Dönelim silinen, nefret söylemi bulunan videomuza. Elbette Youtube Türkiye ofisine dava açıldı. Konunun hukuken takipçisi olacak, yayınladığımız videoyu da başka platformlardan ulaştırabildiğimiz kadar çok insana ulaştıracağız.
Fakat mesele şu. Youtube Türkiye ofisi, bizim onları dava etmemizden de, bu davanın aleyhlerine sonuçlanması fikrinden de gayetle ürkmüş durumdalar. Çünkü 3 aydır engellemeye doyamadıkları dosyamızı yayından kaldırmalarının hukuken “aşırı saçma” olduğunun farkındalar. Kaybedecekler, biz de onları afişe edeceğiz yedi iklim dört bucakta.

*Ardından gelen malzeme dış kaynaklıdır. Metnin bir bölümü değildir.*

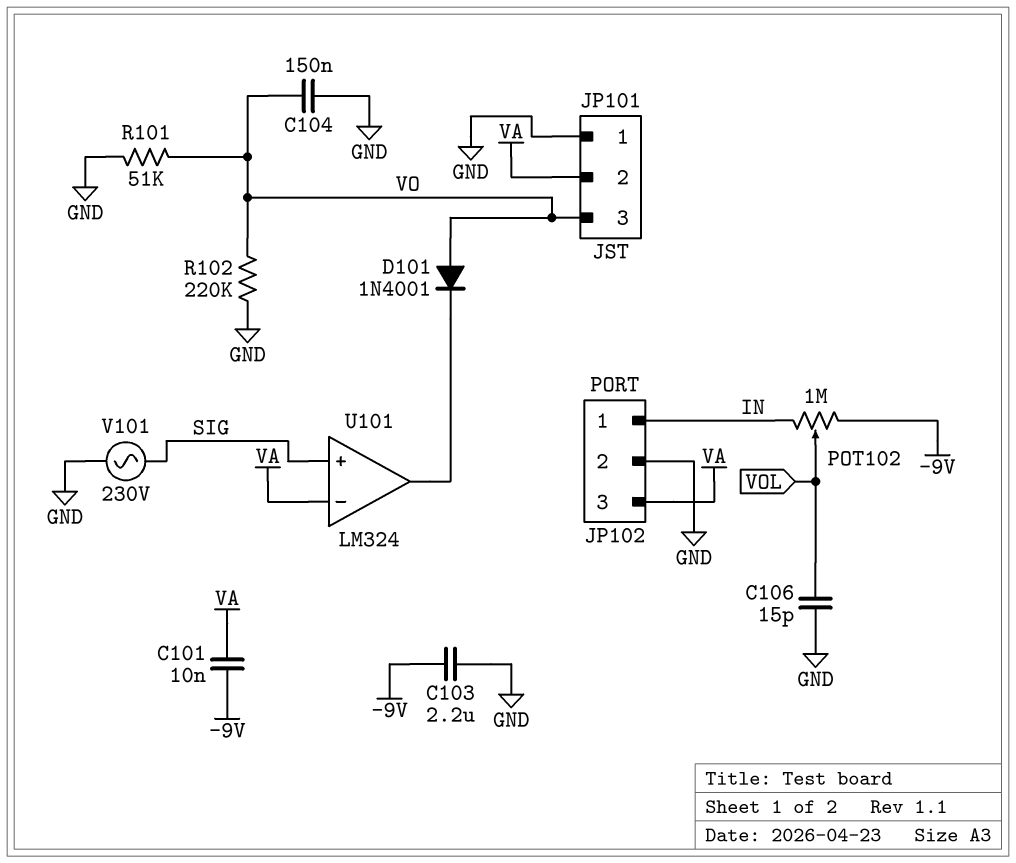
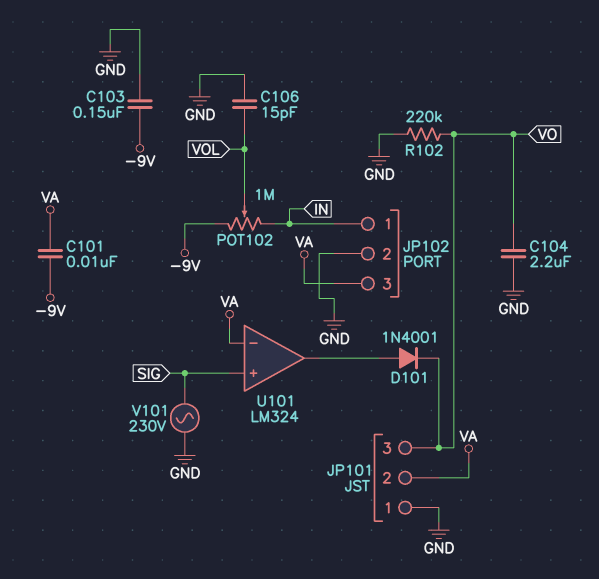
C103: 2.2uF (-9V, GND) -> 150nF (-9V, GND)
C104: 150nF (GND, VO) -> 2.2uF (GND, VO)
D101: diode 1N4001 (A VO, K U101/out) -> diode 1N4001 (A U101/out, K VO)
R101: 51k (GND, VO) -> none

Diğer yandan, Ersin Çelik de, ben de, kurumsal olarak tüm Yeni Şafak da “nefret söylemi tuzağına düşmeden”, asıl olanın “günahkârdan değil günahtan nefret etmek olduğu”nun bilincinde olarak LGBT işini anlamaya, anlamlandırmaya, modern dünyanın çektiği bütün numaraları faş etmeye devam edeceğiz.
Çünkü verdiğimiz mücadele, her şeyden arındırılmış olarak söylemek gerekirse, nesillerin sağlıklı şekilde sürdürülebilmesi mücadelesidir. Kurum olarak bunun omuzlarımızda “tarihi bir sorumluluk olarak” durduğunun bilincindeyiz. Sonu nereye giderse gitsin, nereye çıkarsa çıksın bu sorumluluğun gereğini yerine getireceğiz.
Onun için Youtube’a da, LGBT’yi “dokunulmaz alan” olarak tanımlayan modern duyarlılıklar dünyasına da kötü bir haberimiz var: Biz içerik üretmeye, LGBT hikâyesini, daha doğrusu LGBT pazarını anlamaya, anlamlandırmaya, sınıflandırmaya, bu pazarın kurduğu devasa ağı ifşa etmeye devam edeceğiz. Vız gelir, tırıs giderseniz.